Purpose: To report a case of acute exudative polymorphous vitelliform maculopathy associated with primary Epstein-Barr virus infection.
Methods: Multimodal imaging including color fundus photography, spectral-domain optical coherence tomography, blue-light fundus autofluorescence, fluorescein angiography, and indocyanine green angiography.
Results: A 24-year-old otherwise healthy woman presented with an acute bilateral visual disturbance associated with cervical lymphadenopathy. Spectral-domain optical coherence tomography showed bilateral foveal serous retinal detachment (SRD) with thickening of the ellipsoid zone throughout the posterior pole corresponding to hyperautofluorescence on fundus autofluorescence, faint diffuse hyperfluorescence on fluorescein angiography without leakage, and mild late hyperfluorescence on indocyanine green angiography.

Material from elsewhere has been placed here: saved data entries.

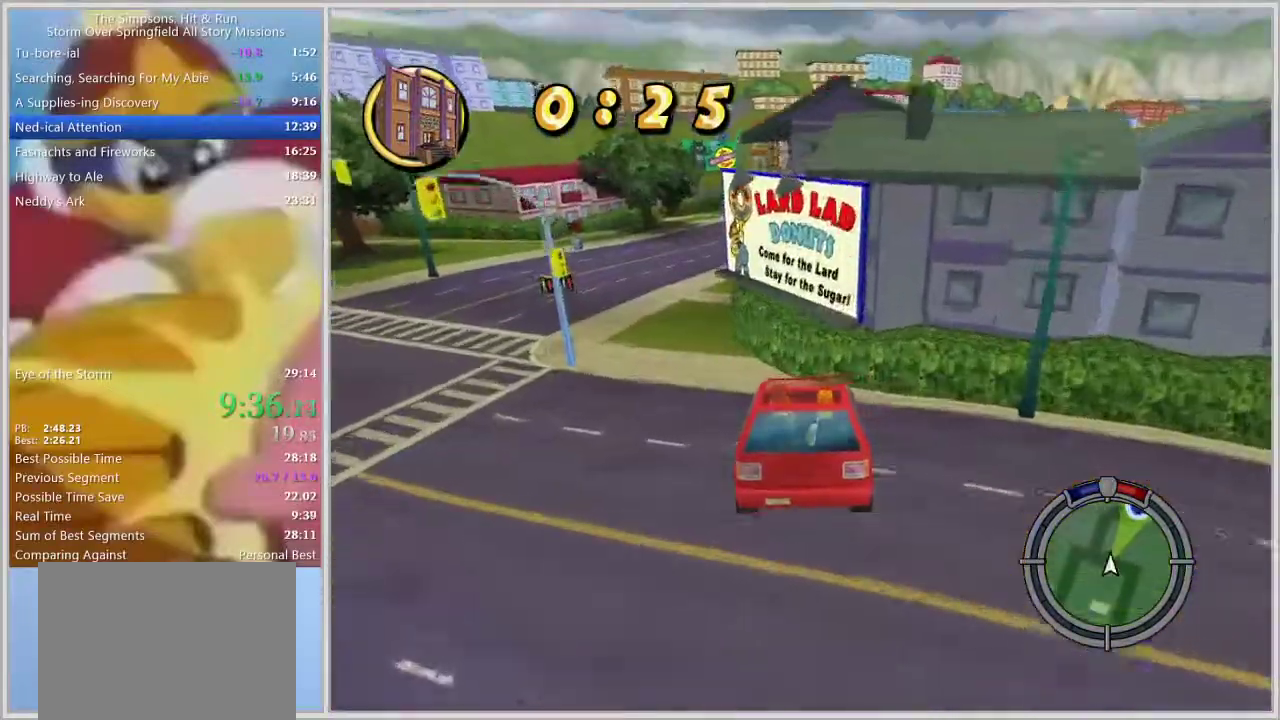
{"buttons": [], "left_stick": "left", "right_stick": "center", "events": []}
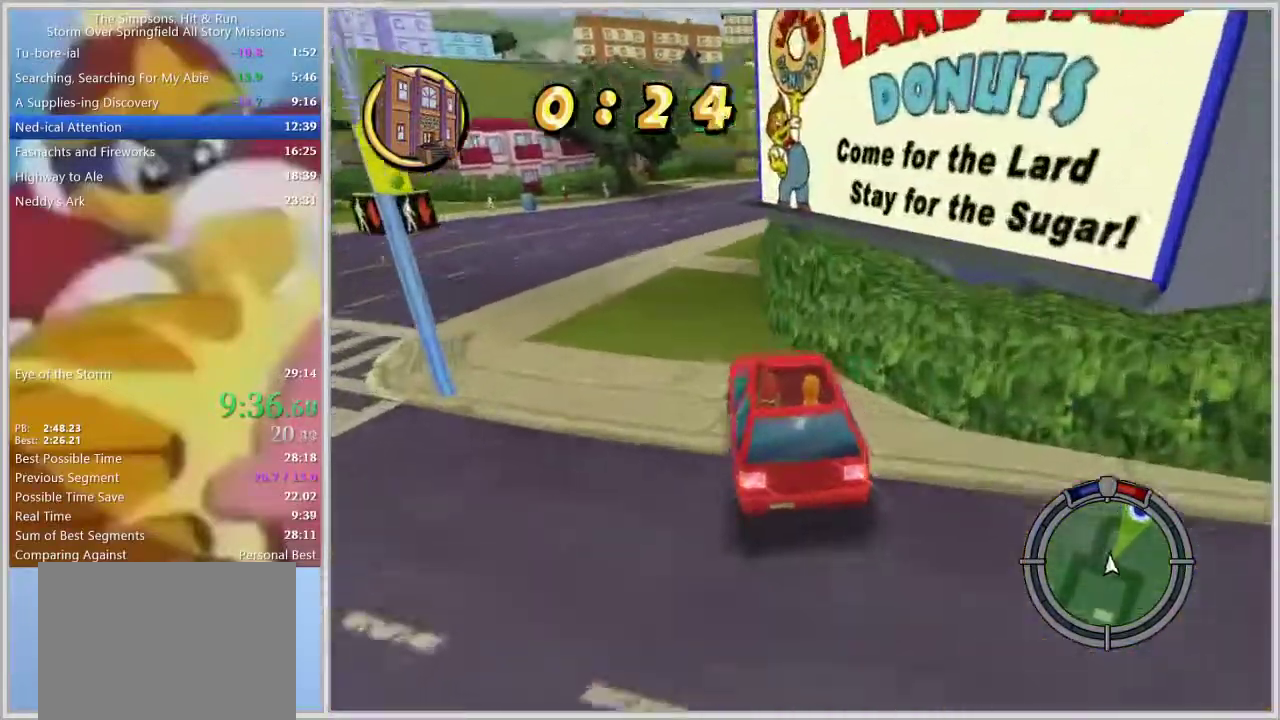
{"buttons": [], "left_stick": "right", "right_stick": "center", "events": [[117, "left_stick", "center"], [167, "left_stick", "right"]]}
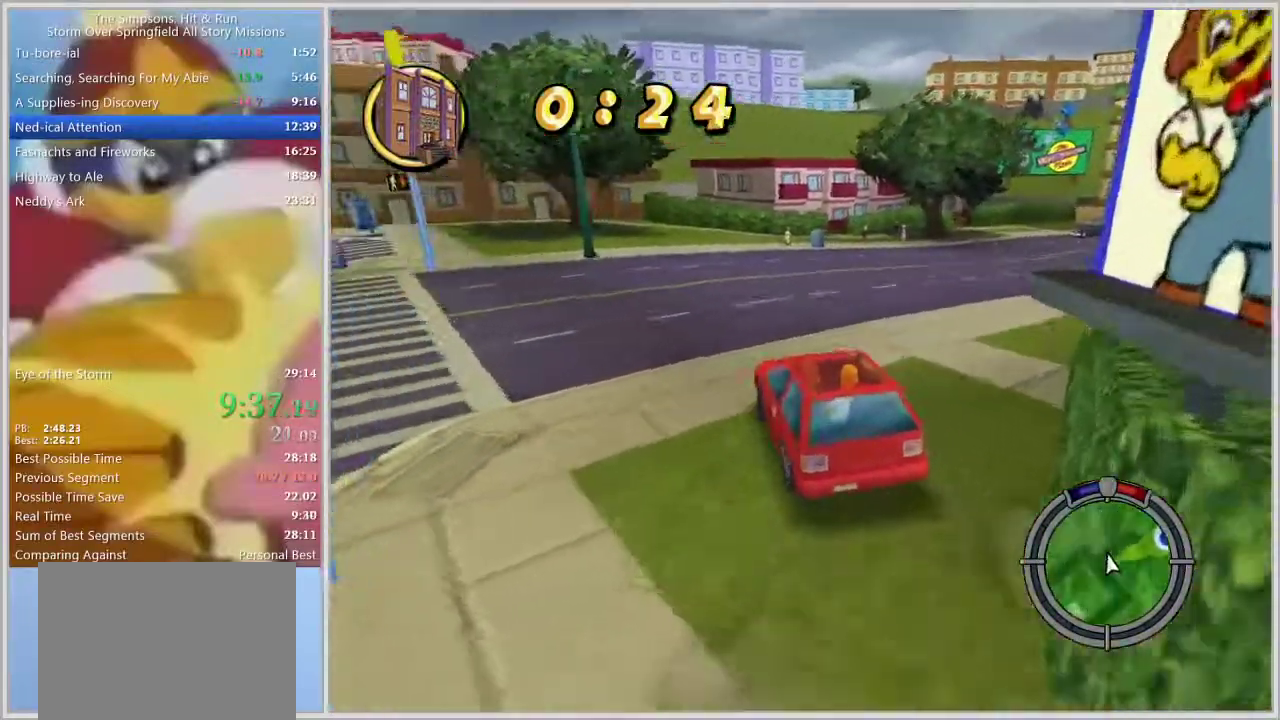
{"buttons": [], "left_stick": "right", "right_stick": "center", "events": []}
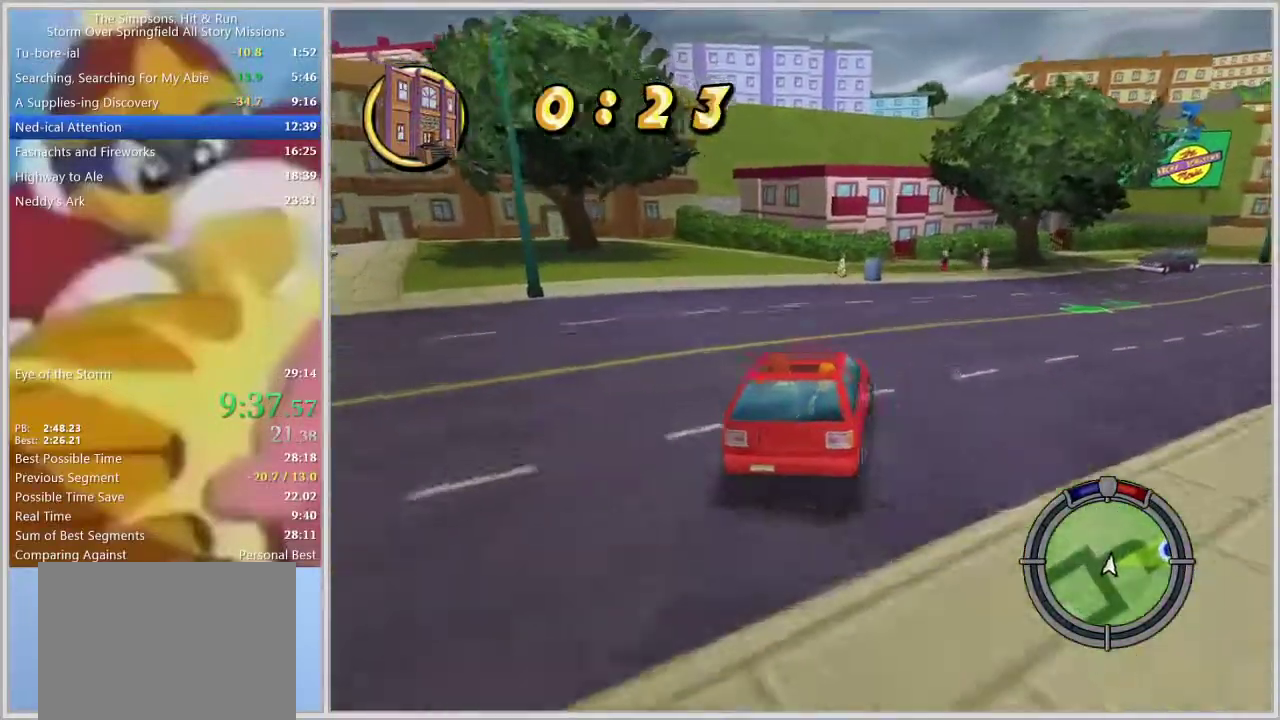
{"buttons": [], "left_stick": "center", "right_stick": "center", "events": [[433, "left_stick", "center"]]}
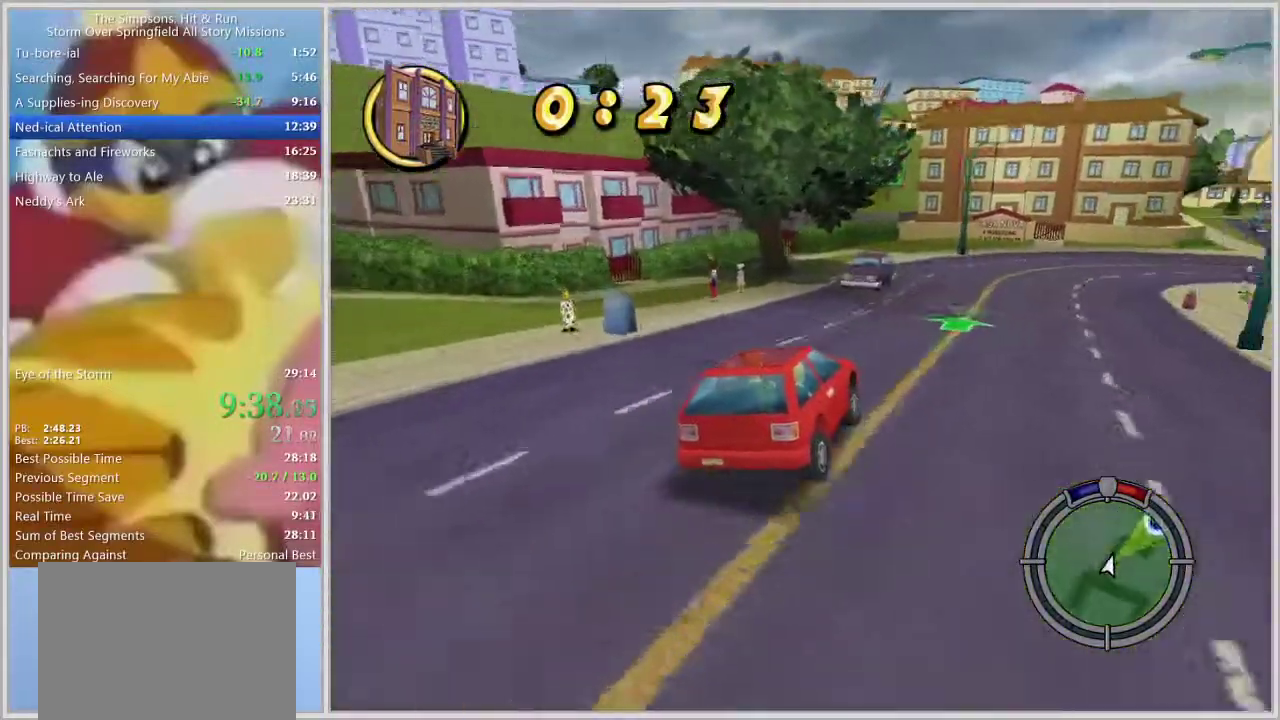
{"buttons": [], "left_stick": "center", "right_stick": "center", "events": []}
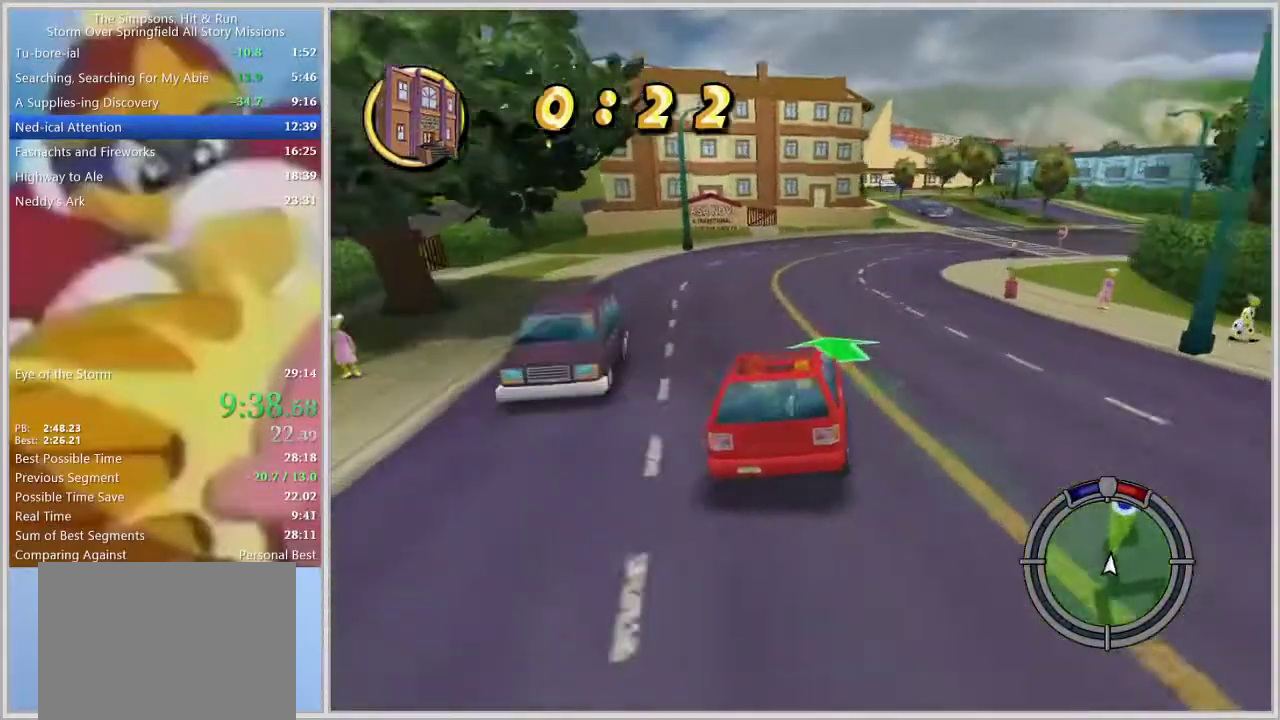
{"buttons": [], "left_stick": "center", "right_stick": "center", "events": [[17, "left_stick", "right"], [233, "left_stick", "center"]]}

Systemic workup revealed an acute Epstein-Barr virus infection. Within several weeks, multifocal SRDs developed in the macula and paramacula. The SRDs then became increasingly hyperautofluorescent with spectral-domain optical coherence tomography showing subretinal hyperreflective material. This vitelliform material then slowly resolved while the thickness of the surrounding ellipsoid zone normalized. The fluorescein angiography and indocyanine green angiography appeared normal at Month 8. Visual acuity was 20/20 in both eyes at all times. No treatment was initiated.
Conclusion: Acute exudative polymorphous vitelliform maculopathy may be associated with an acute Epstein-Barr virus infection. Acutely, multimodal imaging revealed findings consistent with RPE dysfunction and reduced photopigment density. Subsequent accumulation of vitelliform material gradually resolved over an 8-month follow-up.